Ce serait d’ailleurs très intéressant que les amis opposants (tes) à la corrida nous donnent leur point de vue  . Very Happy


Perso j’ai assisté à plusieurs corridas dans une autre vie, de mémoire au moins une dans les arènes de Nîmes et une autre à la plazza de Toro de Valencia en Espagne.  Et ça à Valencia c’était quelque chose à voir, les aficionados étaient chauds comme de la braise, et il y a même eu une bagarre à moment donné parce que d’après ce que j’ai compris, les avis divergeaient sur la qualité du Toréador et ils se sont castagnés pour ça !

Il vaut rien !
Il est fabuleux !

Et en avant guingang ![Vous devez être inscrit et connecté pour voir cette image]

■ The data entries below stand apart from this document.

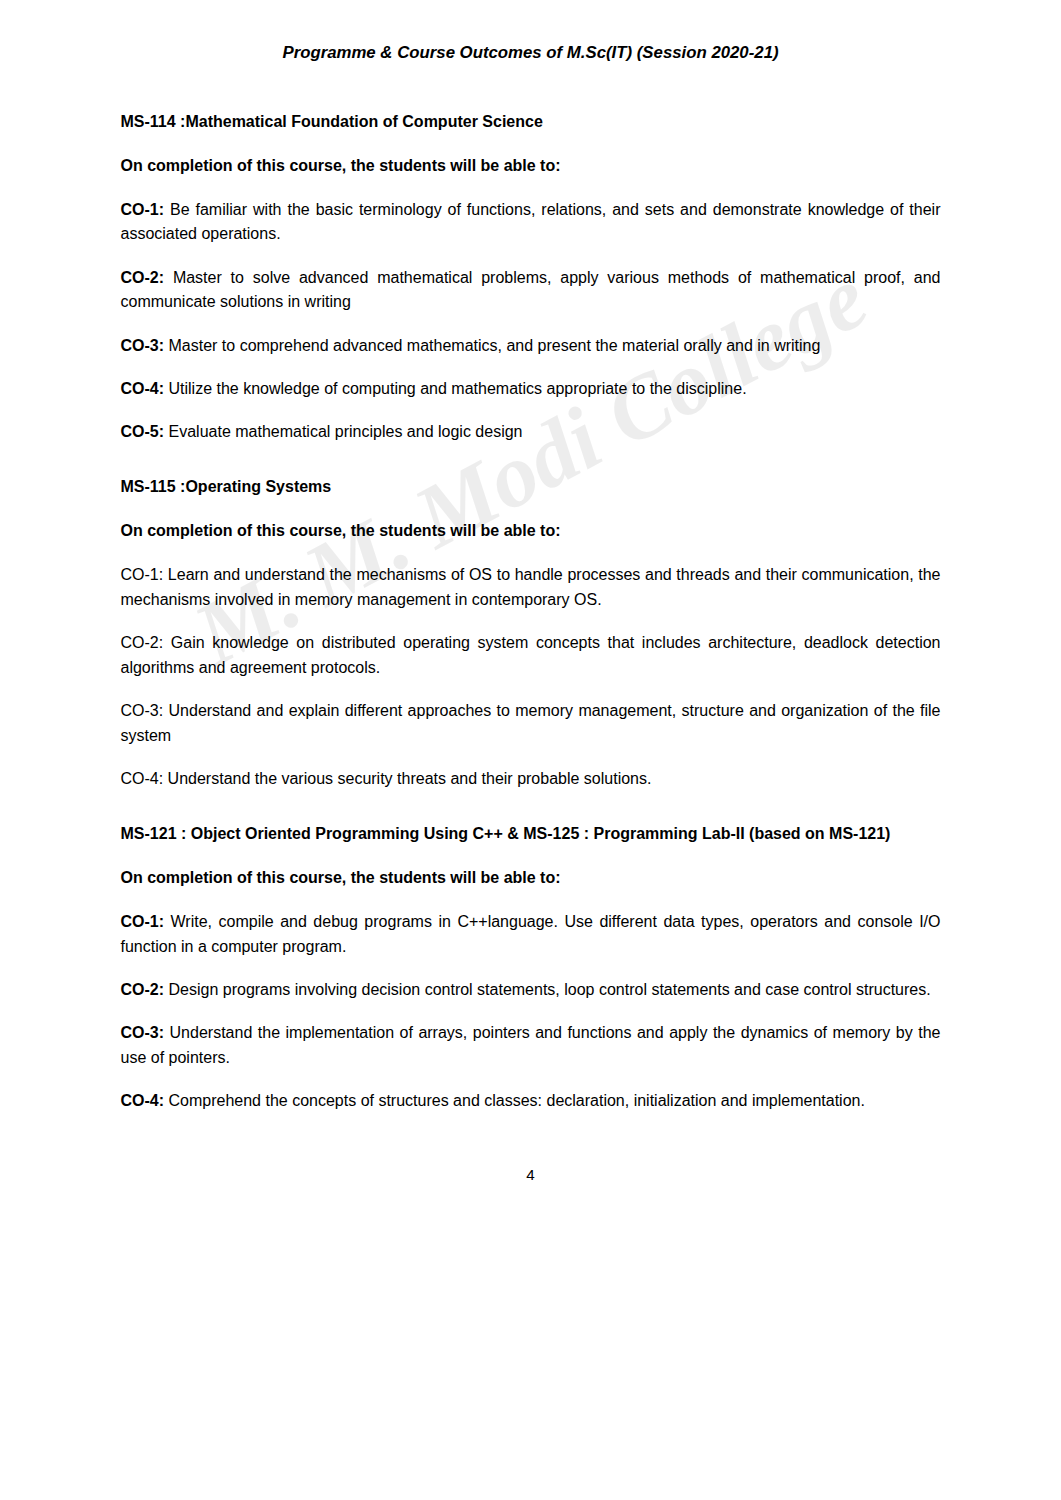M. M. Modi College
Programme & Course Outcomes of M.Sc(IT) (Session 2020-21)
MS-114 :Mathematical Foundation of Computer Science
On completion of this course, the students will be able to:
CO-1: Be familiar with the basic terminology of functions, relations, and sets and demonstrate knowledge of their associated operations.
CO-2: Master to solve advanced mathematical problems, apply various methods of mathematical proof, and communicate solutions in writing
CO-3: Master to comprehend advanced mathematics, and present the material orally and in writing
CO-4: Utilize the knowledge of computing and mathematics appropriate to the discipline.
CO-5: Evaluate mathematical principles and logic design
MS-115 :Operating Systems
On completion of this course, the students will be able to:
CO-1: Learn and understand the mechanisms of OS to handle processes and threads and their communication, the mechanisms involved in memory management in contemporary OS.
CO-2: Gain knowledge on distributed operating system concepts that includes architecture, deadlock detection algorithms and agreement protocols.
CO-3: Understand and explain different approaches to memory management, structure and organization of the file system
CO-4: Understand the various security threats and their probable solutions.
MS-121 : Object Oriented Programming Using C++ & MS-125 : Programming Lab-II (based on MS-121)
On completion of this course, the students will be able to:
CO-1: Write, compile and debug programs in C++language. Use different data types, operators and console I/O function in a computer program.
CO-2: Design programs involving decision control statements, loop control statements and case control structures.
CO-3: Understand the implementation of arrays, pointers and functions and apply the dynamics of memory by the use of pointers.
CO-4: Comprehend the concepts of structures and classes: declaration, initialization and implementation.
4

Mon avis : bon perso je n’aime pas ça , parce que la mise à mort et surtout ce qu’on faisait subir au Toro avant, notamment l’épreuve des banderilles, me mettaient mal à l’aise. Voilà je ne suis pas fan du tout.  

Mais franchement, je ne regrette pas d’avoir vu la corrida à cette plazza de Toro de Valencia, parce que pour la ferveur et l’ambiance c’est un spectacle à voir dans sa vie. Tout comme quelqu’un qui n’aime pas le football irait voir un match à Barcelone au Camp Neu ou bien à Manchester .

Donc en France je n’irais jamais voir une corrida, mais j’avoue que si un jour j’ai l’occasion d’en voir une dans un pays Hispanique que ce soit en Espagne ou en Amérique du sud et bien j’irai, pas pour la corrida proprement dite bien sûr puisque je n'aime pas , mais pour l’ambiance et les aficionados.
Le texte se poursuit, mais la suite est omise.